What to produce:
Of the lines below, copy those that hold the word "oldukça".

Data for processing:

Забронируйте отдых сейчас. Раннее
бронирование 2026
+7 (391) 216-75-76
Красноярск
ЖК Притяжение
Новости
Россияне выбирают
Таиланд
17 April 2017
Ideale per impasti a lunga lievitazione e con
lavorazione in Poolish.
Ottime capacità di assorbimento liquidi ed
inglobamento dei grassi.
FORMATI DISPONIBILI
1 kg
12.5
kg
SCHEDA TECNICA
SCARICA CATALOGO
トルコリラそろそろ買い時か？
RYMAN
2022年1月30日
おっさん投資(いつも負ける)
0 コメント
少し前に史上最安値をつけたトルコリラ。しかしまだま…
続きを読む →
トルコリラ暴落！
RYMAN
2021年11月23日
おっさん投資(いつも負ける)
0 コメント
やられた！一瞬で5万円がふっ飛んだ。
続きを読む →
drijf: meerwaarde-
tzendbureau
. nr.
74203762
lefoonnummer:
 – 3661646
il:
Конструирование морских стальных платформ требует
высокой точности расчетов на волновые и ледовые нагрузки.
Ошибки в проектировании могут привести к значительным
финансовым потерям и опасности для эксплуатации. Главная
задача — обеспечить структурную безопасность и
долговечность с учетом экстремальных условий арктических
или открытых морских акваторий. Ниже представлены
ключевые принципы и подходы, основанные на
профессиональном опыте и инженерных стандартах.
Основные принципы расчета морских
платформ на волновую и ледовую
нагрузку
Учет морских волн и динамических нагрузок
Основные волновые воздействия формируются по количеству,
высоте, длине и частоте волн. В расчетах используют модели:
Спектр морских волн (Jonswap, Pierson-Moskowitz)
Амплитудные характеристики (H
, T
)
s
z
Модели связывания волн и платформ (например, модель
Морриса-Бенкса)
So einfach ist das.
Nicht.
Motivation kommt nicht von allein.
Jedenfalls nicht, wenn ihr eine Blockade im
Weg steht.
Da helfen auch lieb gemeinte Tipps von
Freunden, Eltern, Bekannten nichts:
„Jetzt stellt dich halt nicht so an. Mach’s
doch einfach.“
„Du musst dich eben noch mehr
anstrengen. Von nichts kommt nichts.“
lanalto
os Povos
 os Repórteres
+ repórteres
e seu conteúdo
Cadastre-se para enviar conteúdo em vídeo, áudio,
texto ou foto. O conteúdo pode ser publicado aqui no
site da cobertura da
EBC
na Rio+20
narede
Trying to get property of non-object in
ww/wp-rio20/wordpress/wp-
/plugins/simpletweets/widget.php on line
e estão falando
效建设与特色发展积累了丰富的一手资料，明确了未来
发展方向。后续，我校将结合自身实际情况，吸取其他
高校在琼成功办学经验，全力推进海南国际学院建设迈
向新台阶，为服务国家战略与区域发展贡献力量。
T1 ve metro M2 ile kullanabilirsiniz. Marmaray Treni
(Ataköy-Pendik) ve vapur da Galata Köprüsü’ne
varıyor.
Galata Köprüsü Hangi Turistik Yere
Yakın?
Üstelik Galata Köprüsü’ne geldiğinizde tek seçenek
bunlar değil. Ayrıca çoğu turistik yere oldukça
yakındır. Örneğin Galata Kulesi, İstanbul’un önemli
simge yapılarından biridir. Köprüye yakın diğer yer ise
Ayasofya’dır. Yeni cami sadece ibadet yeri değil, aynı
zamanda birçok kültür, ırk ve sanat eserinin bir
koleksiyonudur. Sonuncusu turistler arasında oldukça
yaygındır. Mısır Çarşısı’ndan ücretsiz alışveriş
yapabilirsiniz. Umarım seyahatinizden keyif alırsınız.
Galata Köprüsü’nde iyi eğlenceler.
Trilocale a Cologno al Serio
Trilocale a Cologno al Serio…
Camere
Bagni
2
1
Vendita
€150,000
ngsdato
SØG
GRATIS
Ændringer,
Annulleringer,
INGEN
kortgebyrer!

Exercise response:
bunlar değil. Ayrıca çoğu turistik yere oldukça
koleksiyonudur. Sonuncusu turistler arasında oldukça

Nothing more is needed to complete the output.